▸ **DATASET ENTRIES**

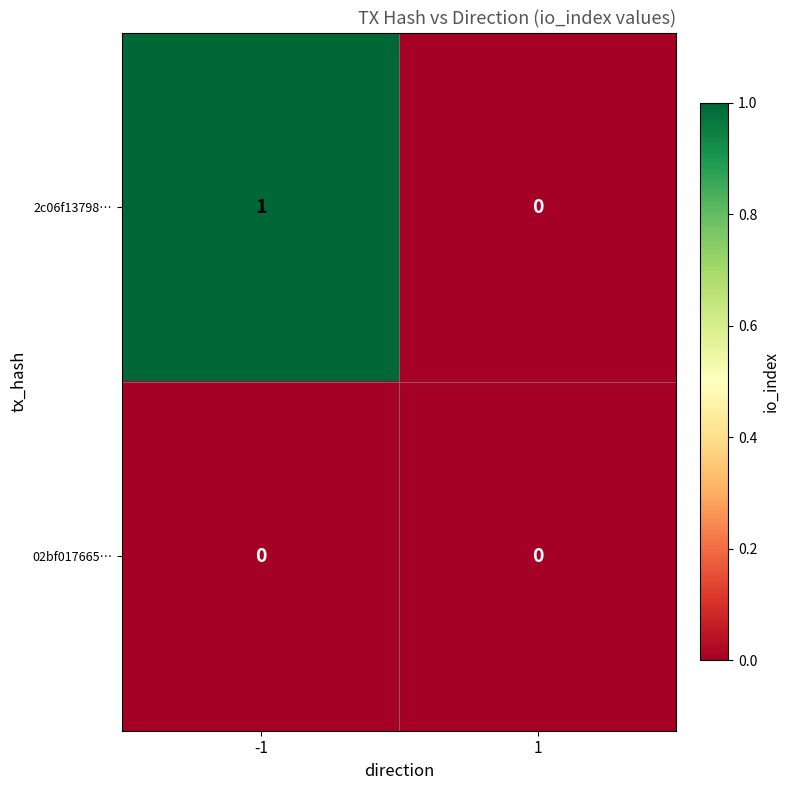

Reading right to left, list all the values displayed in this chart.

2c06f13798…: 1=0	-1=1
02bf017665…: 1=0	-1=0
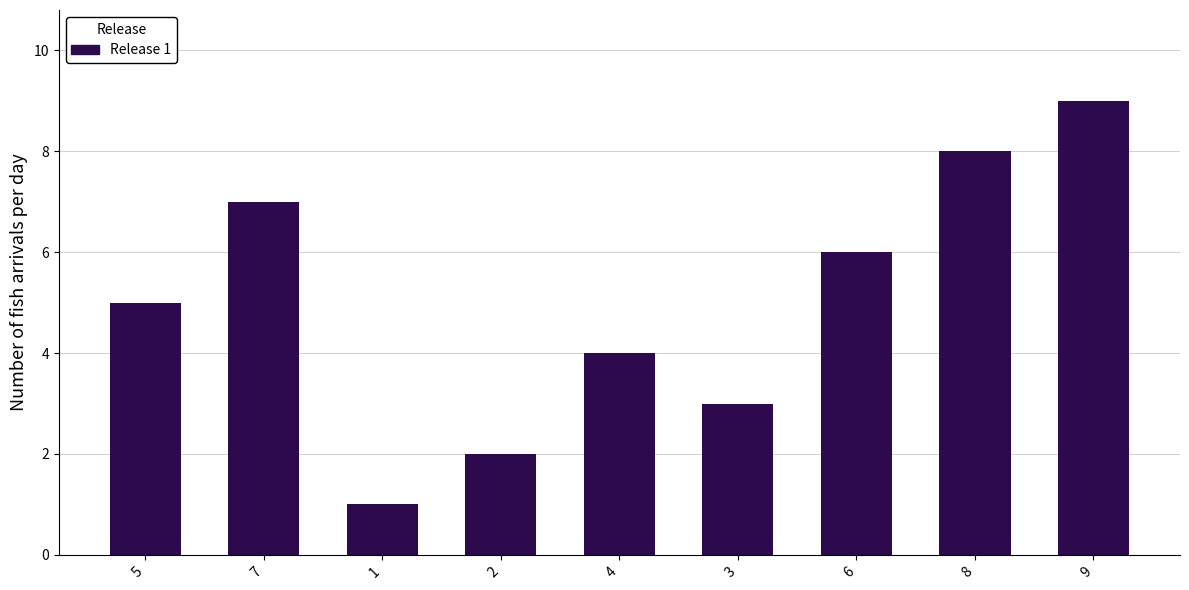

List the labels in order of value, largest first.

9, 8, 7, 6, 5, 4, 3, 2, 1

▸ **REQUIRED WORK**
Put the stretch from the line containing "List the labels" through the end of the entries into a Markdown table with the columns Row and Line. Number each line and leave out blank lines.

▸ **FINISHED EXERCISE**
| Row | Line |
|---|---|
| 1 | List the labels in order of value, largest first. |
| 2 | 9, 8, 7, 6, 5, 4, 3, 2, 1 |